Work task - Look at each line below and count those with the word "left"; the answer is that number only.

Provided material: Begin

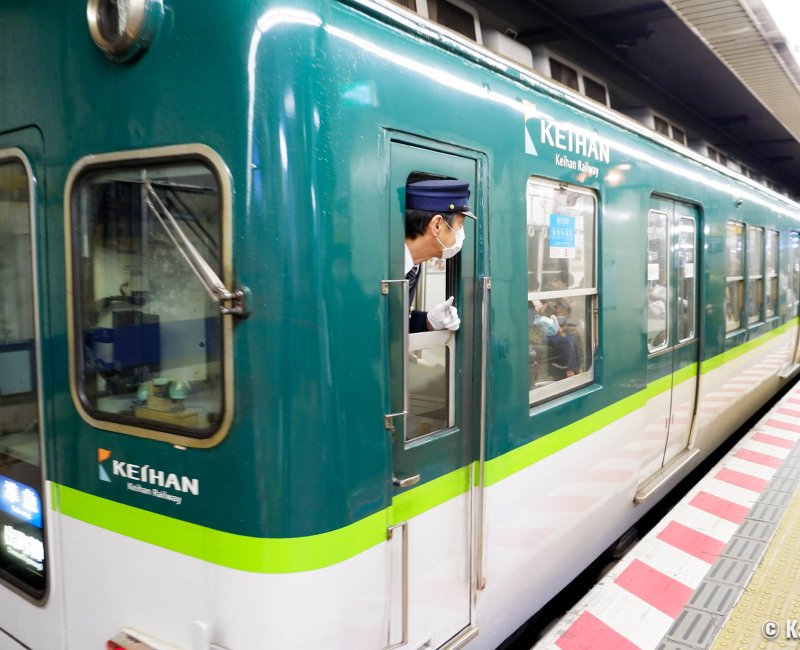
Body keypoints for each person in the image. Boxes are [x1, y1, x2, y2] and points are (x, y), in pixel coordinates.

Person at [404, 179, 476, 333]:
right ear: (437, 225)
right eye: (459, 226)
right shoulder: (376, 266)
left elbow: (394, 320)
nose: (461, 234)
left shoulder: (414, 267)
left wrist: (428, 321)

Provided material: End

Task answer - 3